Stored data entries:
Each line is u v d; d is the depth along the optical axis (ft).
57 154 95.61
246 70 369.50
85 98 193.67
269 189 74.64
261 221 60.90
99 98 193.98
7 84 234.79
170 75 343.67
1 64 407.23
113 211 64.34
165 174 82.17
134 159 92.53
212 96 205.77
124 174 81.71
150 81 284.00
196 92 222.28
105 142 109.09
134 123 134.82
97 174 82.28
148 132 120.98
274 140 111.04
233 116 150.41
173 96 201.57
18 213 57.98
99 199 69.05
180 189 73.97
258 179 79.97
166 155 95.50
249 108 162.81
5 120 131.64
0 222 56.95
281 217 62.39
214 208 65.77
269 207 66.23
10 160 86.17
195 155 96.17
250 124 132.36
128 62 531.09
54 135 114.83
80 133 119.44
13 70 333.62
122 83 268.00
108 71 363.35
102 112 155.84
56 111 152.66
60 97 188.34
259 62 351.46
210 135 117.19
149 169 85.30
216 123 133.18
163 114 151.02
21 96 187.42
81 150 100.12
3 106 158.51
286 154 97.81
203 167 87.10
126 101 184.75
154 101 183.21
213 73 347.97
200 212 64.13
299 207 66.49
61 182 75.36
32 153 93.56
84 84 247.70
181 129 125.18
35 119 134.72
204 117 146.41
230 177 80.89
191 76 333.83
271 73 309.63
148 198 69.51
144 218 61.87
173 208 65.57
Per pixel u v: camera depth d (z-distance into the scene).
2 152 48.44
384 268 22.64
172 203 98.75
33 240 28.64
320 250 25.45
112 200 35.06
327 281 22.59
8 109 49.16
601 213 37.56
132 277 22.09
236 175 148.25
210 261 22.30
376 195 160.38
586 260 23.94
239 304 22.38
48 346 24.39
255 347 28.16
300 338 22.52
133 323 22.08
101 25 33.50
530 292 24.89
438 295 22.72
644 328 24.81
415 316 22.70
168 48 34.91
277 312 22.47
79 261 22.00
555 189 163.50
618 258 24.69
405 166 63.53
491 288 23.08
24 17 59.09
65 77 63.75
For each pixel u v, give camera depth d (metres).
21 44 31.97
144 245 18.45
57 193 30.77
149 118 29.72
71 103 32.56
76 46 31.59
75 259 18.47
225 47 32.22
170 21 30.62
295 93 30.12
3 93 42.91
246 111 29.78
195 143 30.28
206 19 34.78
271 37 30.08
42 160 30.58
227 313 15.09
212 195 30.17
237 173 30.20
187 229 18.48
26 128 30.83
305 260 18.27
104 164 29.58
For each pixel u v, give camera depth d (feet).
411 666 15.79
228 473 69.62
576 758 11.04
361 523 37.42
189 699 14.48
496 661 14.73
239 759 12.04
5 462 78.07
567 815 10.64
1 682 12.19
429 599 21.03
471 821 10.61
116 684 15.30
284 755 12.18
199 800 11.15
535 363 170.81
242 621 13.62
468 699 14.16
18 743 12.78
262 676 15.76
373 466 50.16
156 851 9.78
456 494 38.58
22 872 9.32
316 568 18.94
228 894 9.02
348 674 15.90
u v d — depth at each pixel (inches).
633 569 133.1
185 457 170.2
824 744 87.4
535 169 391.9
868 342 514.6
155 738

● **TASK REQUIREMENTS**
An identical copy of the entries above is the expected result.

● **TASK SOLUTION**
Each line is u v d; d is the depth along the optical axis (ft).
57 154 95.61
246 70 369.50
85 98 193.67
269 189 74.64
261 221 60.90
99 98 193.98
7 84 234.79
170 75 343.67
1 64 407.23
113 211 64.34
165 174 82.17
134 159 92.53
212 96 205.77
124 174 81.71
150 81 284.00
196 92 222.28
105 142 109.09
134 123 134.82
97 174 82.28
148 132 120.98
274 140 111.04
233 116 150.41
173 96 201.57
18 213 57.98
99 199 69.05
180 189 73.97
258 179 79.97
166 155 95.50
249 108 162.81
5 120 131.64
0 222 56.95
281 217 62.39
214 208 65.77
269 207 66.23
10 160 86.17
195 155 96.17
250 124 132.36
128 62 531.09
54 135 114.83
80 133 119.44
13 70 333.62
122 83 268.00
108 71 363.35
102 112 155.84
56 111 152.66
60 97 188.34
259 62 351.46
210 135 117.19
149 169 85.30
216 123 133.18
163 114 151.02
21 96 187.42
81 150 100.12
3 106 158.51
286 154 97.81
203 167 87.10
126 101 184.75
154 101 183.21
213 73 347.97
200 212 64.13
299 207 66.49
61 182 75.36
32 153 93.56
84 84 247.70
181 129 125.18
35 119 134.72
204 117 146.41
230 177 80.89
191 76 333.83
271 73 309.63
148 198 69.51
144 218 61.87
173 208 65.57
Per pixel u v: camera depth d (z-distance into the scene).
2 152 48.44
384 268 22.64
172 203 98.75
33 240 28.64
320 250 25.45
112 200 35.06
327 281 22.59
8 109 49.16
601 213 37.56
132 277 22.09
236 175 148.25
210 261 22.30
376 195 160.38
586 260 23.94
239 304 22.38
48 346 24.39
255 347 28.16
300 338 22.52
133 323 22.08
101 25 33.50
530 292 24.89
438 295 22.72
644 328 24.81
415 316 22.70
168 48 34.91
277 312 22.47
79 261 22.00
555 189 163.50
618 258 24.69
405 166 63.53
491 288 23.08
24 17 59.09
65 77 63.75
For each pixel u v, give camera depth d (metres).
21 44 31.97
144 245 18.45
57 193 30.77
149 118 29.72
71 103 32.56
76 46 31.59
75 259 18.47
225 47 32.22
170 21 30.62
295 93 30.12
3 93 42.91
246 111 29.78
195 143 30.28
206 19 34.78
271 37 30.08
42 160 30.58
227 313 15.09
212 195 30.17
237 173 30.20
187 229 18.48
26 128 30.83
305 260 18.27
104 164 29.58
For each pixel u v, give camera depth d (feet).
411 666 15.79
228 473 69.62
576 758 11.04
361 523 37.42
189 699 14.48
496 661 14.73
239 759 12.04
5 462 78.07
567 815 10.64
1 682 12.19
429 599 21.03
471 821 10.61
116 684 15.30
284 755 12.18
199 800 11.15
535 363 170.81
242 621 13.62
468 699 14.16
18 743 12.78
262 676 15.76
373 466 50.16
156 851 9.78
456 494 38.58
22 872 9.32
316 568 18.94
228 894 9.02
348 674 15.90
u v d — depth at each pixel (inches).
633 569 133.1
185 457 170.2
824 744 87.4
535 169 391.9
868 342 514.6
155 738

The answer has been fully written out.